Ah, la France ! Ce pays merveilleux où l'on traite l'arithmétique comme une suggestion facultative et où l'argent public possède la propriété magique de se multiplier par division.

La scène est délicieuse : le prix du baril frémit, et voilà que la panique gagne les salons dorés. Quelle est la réponse du génie national ? Subventionner. Encore. Toujours. Car voyez-vous, dans l'esprit de nos dirigeants, si le prix d'un bien augmente, c'est une injustice cosmique que seul un chèque signé par le contribuable peut réparer.
Le grand écart de Matignon
Le plus savoureux dans cette farce reste la prestation de Michel Barnier. L'homme qui, il y a peu, jouait les Cassandre en dénonçant le déficit abyssal de la France avec le sérieux d'un notaire de province, semble avoir découvert que la rigueur budgétaire est une vertu… de courte durée. Dès que l'opinion publique commence à froncer les sourcils devant la pompe à essence, notre champion de la « responsabilité » se transforme en distributeur automatique de billets de Monopoly.
C’est le paradoxe français poussé jusqu’à l’extase :
- Lundi : « Nous sommes au bord du précipice financier, il faut couper dans les dépenses ! »
- Mardi : « Vite, arrosons les ménages avec de l’argent que nous n’avons pas pour qu’ils ne voient pas que nos politiques énergétiques sont un naufrage. »

L'art de soigner la gueule de bois avec du champagne
Regardons la réalité en face : si le pétrole coûte cher, c’est aussi parce que l’État l’a transformé en vache à lait fiscale pendant des décennies. Et maintenant que le prix de marché s’envole, le même État propose de vous rendre une fraction de ce qu'il vous a pris, en se présentant comme votre sauveur. C'est un peu comme si un pickpocket vous volait votre portefeuille, puis vous tendait un ticket de métro avec un sourire bienveillant pour vous aider à rentrer chez vous.
On subventionne pour masquer l'échec de la transition énergétique, on subventionne pour calmer les colères de ronds-points, et surtout, on subventionne pour ne jamais avoir à dire la vérité : l'État est fauché. Mais qu'importe, la France préfère creuser son propre trou avec une pelle en or massif, pourvu que le spectacle continue.
Le mirage du « Gratuit »
Aux yeux des libertariens, cette manie est une pathologie. Chaque euro de subvention est une distorsion de plus, un signal de prix faussé qui empêche les individus de s'adapter réellement. Mais en France, on préfère maintenir le citoyen dans un état d'infantilisation permanente. On lui murmure à l'oreille : « Ne change rien à tes habitudes, mon petit, l'État va régler la note. »

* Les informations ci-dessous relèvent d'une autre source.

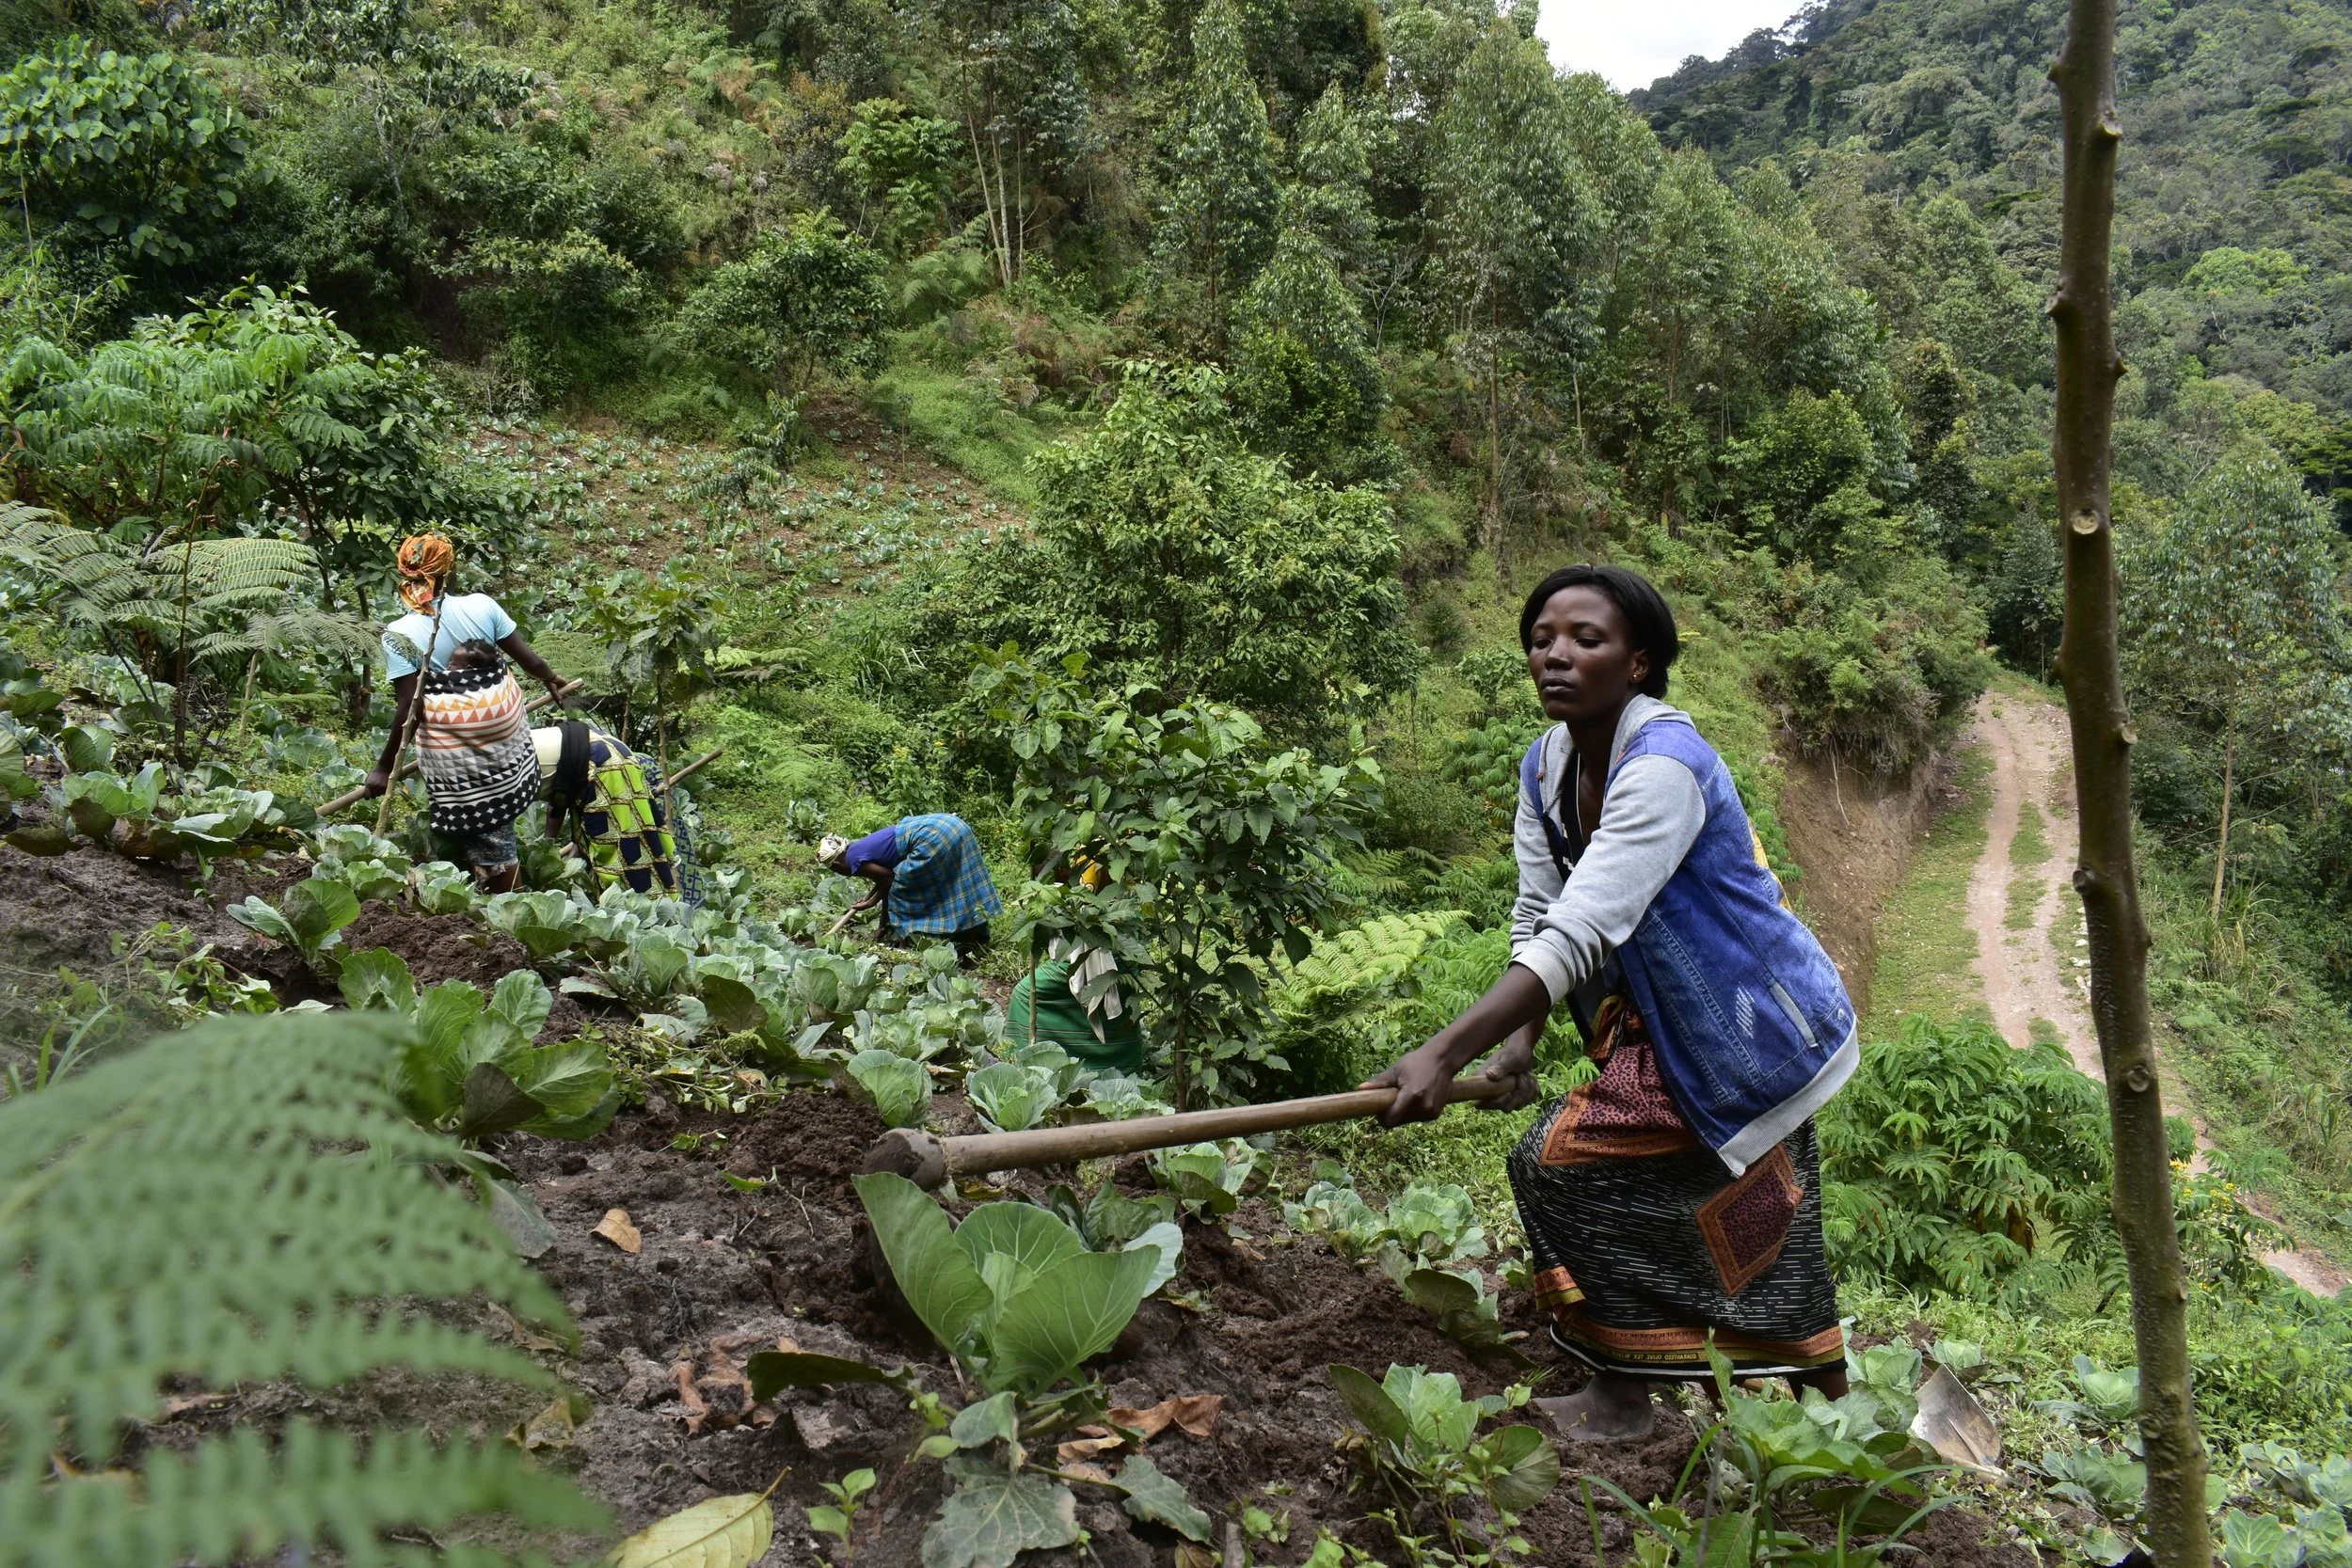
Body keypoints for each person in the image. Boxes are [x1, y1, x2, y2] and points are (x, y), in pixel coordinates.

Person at [1366, 564, 1859, 1443]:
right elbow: (1539, 915)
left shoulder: (1665, 768)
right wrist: (1516, 1047)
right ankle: (1832, 1402)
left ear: (1637, 663)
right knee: (1766, 1211)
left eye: (1584, 639)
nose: (1554, 655)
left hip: (1751, 1026)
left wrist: (1441, 1052)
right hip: (1656, 1025)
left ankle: (1627, 1394)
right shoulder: (1545, 767)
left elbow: (1585, 928)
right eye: (1541, 639)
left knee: (1556, 1165)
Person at [360, 534, 569, 891]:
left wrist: (383, 767)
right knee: (497, 820)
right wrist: (551, 678)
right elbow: (532, 662)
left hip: (461, 761)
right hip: (507, 745)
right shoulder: (482, 605)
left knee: (489, 836)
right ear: (449, 572)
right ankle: (493, 892)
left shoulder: (398, 634)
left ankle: (511, 899)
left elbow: (411, 707)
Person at [818, 815, 1003, 964]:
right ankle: (972, 935)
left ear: (836, 865)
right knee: (958, 882)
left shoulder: (853, 861)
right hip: (952, 826)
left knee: (904, 888)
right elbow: (885, 883)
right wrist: (881, 926)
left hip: (934, 838)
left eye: (834, 870)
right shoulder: (857, 848)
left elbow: (890, 880)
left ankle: (904, 940)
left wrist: (871, 902)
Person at [531, 721, 680, 895]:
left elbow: (506, 852)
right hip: (602, 749)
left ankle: (647, 901)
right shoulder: (514, 747)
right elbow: (559, 803)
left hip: (604, 764)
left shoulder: (506, 768)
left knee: (621, 852)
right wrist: (547, 852)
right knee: (630, 840)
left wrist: (544, 855)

Sauf que l'État, c'est vous. Et la note, avec les intérêts de la dette, finira par être plus salée que le prix du baril au plus haut de la crise. On répare une erreur politique (la dépendance et la surtaxation) par une faute morale (la spoliation des générations futures).
Bravo, Monsieur Barnier. La cohérence est morte, mais rassurez-vous : en France, le ridicule ne fait pas monter le prix du litre. Dommage, on serait déjà riches.